The shop wasn’t one of those swish, poncy, boutique affairs, full of little girls selling slingbacks to old ladies, but more of an emporium: a functional, no-frills sort of place which sold what my old man would call “working” shoes and clothes. No women were anywhere to be seen. I was one of the few therein not wearing overalls.
There was a bloke who I presumed to be the guvnor arranging a display of shoelaces as I approached the counter.
“Hello mate,” says I to Mr Shopkeeper “I bought these shoes here last week and, look, this one’s split at the seam,”
The bloke took my shoe in his hands, holding it at the heel and toe. He looked at it for a second, noticing the split down the side, then flexed it, looked at me inquisitively before returning his attention to my right size 9. He turned the shoe over, then flexed it again while studying the sole. Then he looked up at me again to deliver his verdict.
“You’ve been bending your feet”
” ‘scuse me?” I spluttered.
“You’ve been bending your feet when you walk” he repeated, without a glint of irony.
“Well how do you walk around, then?” I demanded to know. I walked round in a circle, lifting my knees as if I were wearing flippers. Demonstration over, I returned to meet the shoe expert eye-to-eye.
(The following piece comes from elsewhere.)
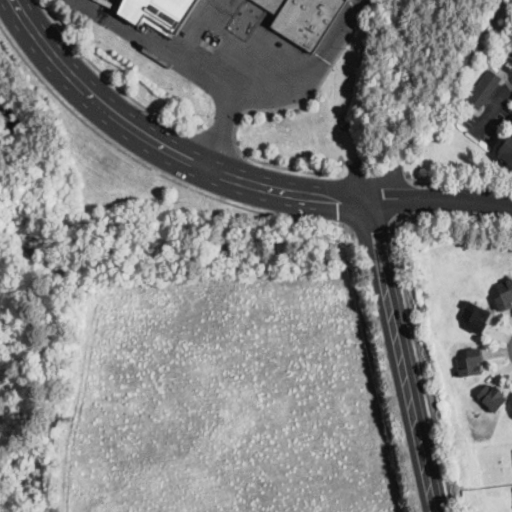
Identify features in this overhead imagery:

“You got any that can cope with a spot of foot-bending, then?” I enquired. But he was not playing my game. He again picked up my purchase and continued his flexing routine.
“I can have a go at mending it.” he offered ” I reckon a hot knife should do it.”
“Have a go with a hot knife ???” I retorted, incredulously “These are brand new, mate. They cost me 30 quid. Each !”
He clearly didn’t get it. We argued the toss over whether the fault lay with the manufacturer or some physical deformity that I had been, up to then, blissfully unaware of. I wasn’t in the mood.
“You know the phrase ‘the customer’s always right’ ? Well I’m him ! ”
I could tell he was doing me the biggest of favours when he opened the till to refund my money. I half-thought he might offer me the money back on just one, as only one shoe had split. We hurrumphed at each other as I left the establishment, £60 back in my wallet but two shoes worse off.
The shop is, amazingly, still in business and by all accounts thriving. I walk past it every now and then, remembering not to bend my feet as I do so.